**Teks Halaman**
══════════════════════════════

Dalam Pembukaan UUD 1945 terdapat beberapa kalimat atau frase yang menggambarkan
kedudukan bangsa dalam kehidupan bernegara.

 Pada alinea pertama disebut bahwa “kemerdekaan itu ialah hak segala bangsa.
 Pada alinea ketiga disebut: “Atas berkat rakhmat Allah Yang Maha Kuasa dan dengan
didorongkan oleh keinginan luhur, supaya berkehidupan kebangsaan yang bebas, maka
rakyat Indonesia menyatakan dengan ini kemerdekaannya.”
 Pada alinea keempat terdapat: “Kemudian daripada itu untuk membentuk suatu
Pemerintah Negara Indonesia yang melindungi segenap bangsa Indonesia dan seluruh
tumpah darah Indonesia dan untuk memajukan kesejahteraan umum,
mencerdaskan kehidupan bangsa, dan ikut melaksanakan ketertiban dunia yang
berdasarkan kemerdekaan, perdamaian abadi dan keadilan sosial, maka
disusunlah Kemerdekaan Kebangsaan Indonesia itu dalam suatu Undang-Undang
Dasar Negara Indonesia, . . .”

══════════════════════════════

**Baris yang diambil dari sebuah dataset**
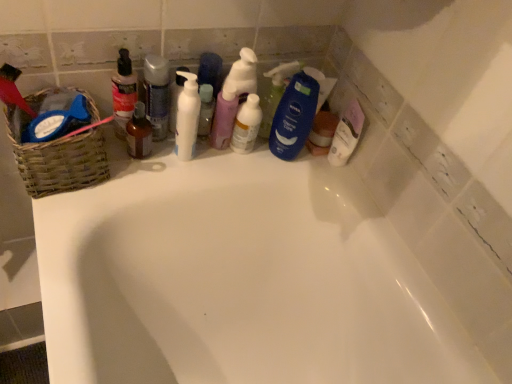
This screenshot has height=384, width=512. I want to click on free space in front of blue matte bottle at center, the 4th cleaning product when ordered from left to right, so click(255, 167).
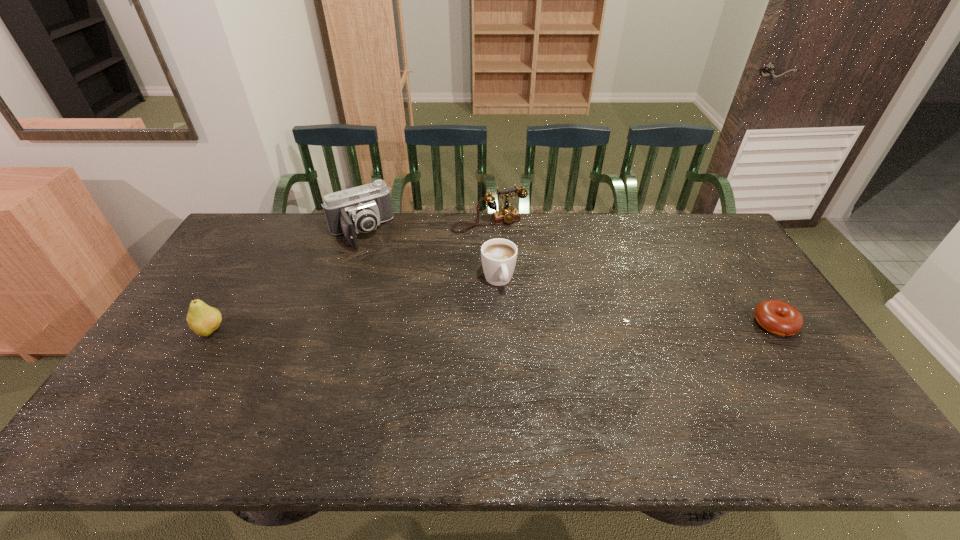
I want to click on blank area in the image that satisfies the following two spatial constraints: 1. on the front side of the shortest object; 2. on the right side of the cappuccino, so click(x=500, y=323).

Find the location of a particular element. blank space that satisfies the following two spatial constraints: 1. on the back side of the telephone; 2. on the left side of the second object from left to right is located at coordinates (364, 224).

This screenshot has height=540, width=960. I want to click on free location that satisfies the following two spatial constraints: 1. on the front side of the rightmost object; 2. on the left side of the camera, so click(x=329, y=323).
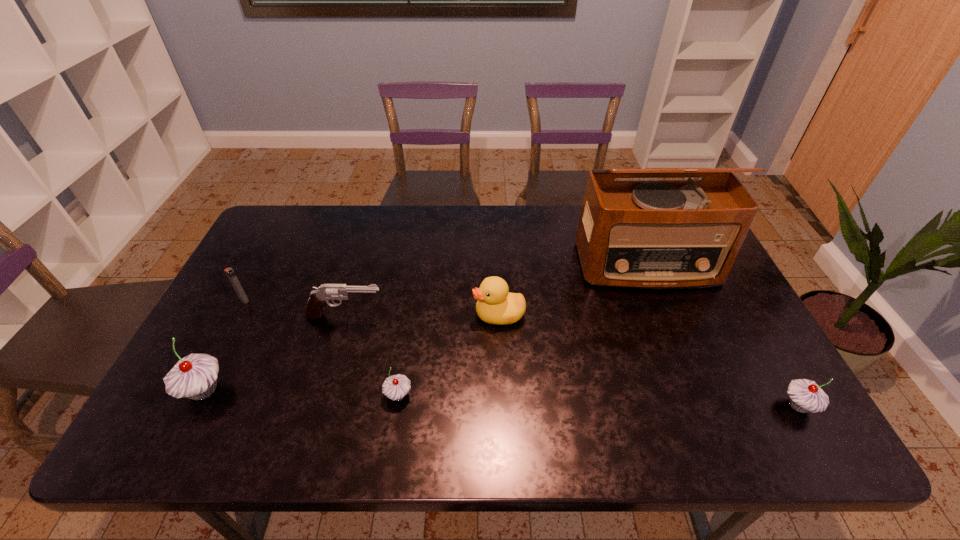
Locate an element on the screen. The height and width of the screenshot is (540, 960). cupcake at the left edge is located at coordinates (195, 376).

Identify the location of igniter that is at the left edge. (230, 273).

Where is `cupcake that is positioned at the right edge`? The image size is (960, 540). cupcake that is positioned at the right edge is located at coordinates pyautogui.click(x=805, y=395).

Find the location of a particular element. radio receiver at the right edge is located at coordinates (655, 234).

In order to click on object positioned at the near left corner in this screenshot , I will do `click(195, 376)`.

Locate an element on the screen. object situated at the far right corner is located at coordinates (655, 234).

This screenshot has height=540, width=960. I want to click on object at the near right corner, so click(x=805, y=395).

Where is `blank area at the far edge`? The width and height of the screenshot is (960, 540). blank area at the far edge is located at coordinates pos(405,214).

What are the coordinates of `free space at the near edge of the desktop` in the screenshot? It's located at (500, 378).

══════════════════════════════

**Yang Dikerjakan**
Jawab pertanyaan berikut berdasarkan teks tentang Pembukaan UUD 1945.
(a) Apa yang disebut sebagai hak segala bangsa pada alinea pertama?
(b) Siapa yang menyatakan kemerdekaannya menurut kutipan alinea ketiga?
(c) Dalam apa Kemerdekaan Kebangsaan Indonesia disusun menurut kutipan alinea keempat?
Baris-baris tersebut tidak berperan dalam hal ini.

**Hasil**
(a) Kemerdekaan.
(b) Rakyat Indonesia.
(c) Dalam suatu Undang-Undang Dasar Negara Indonesia.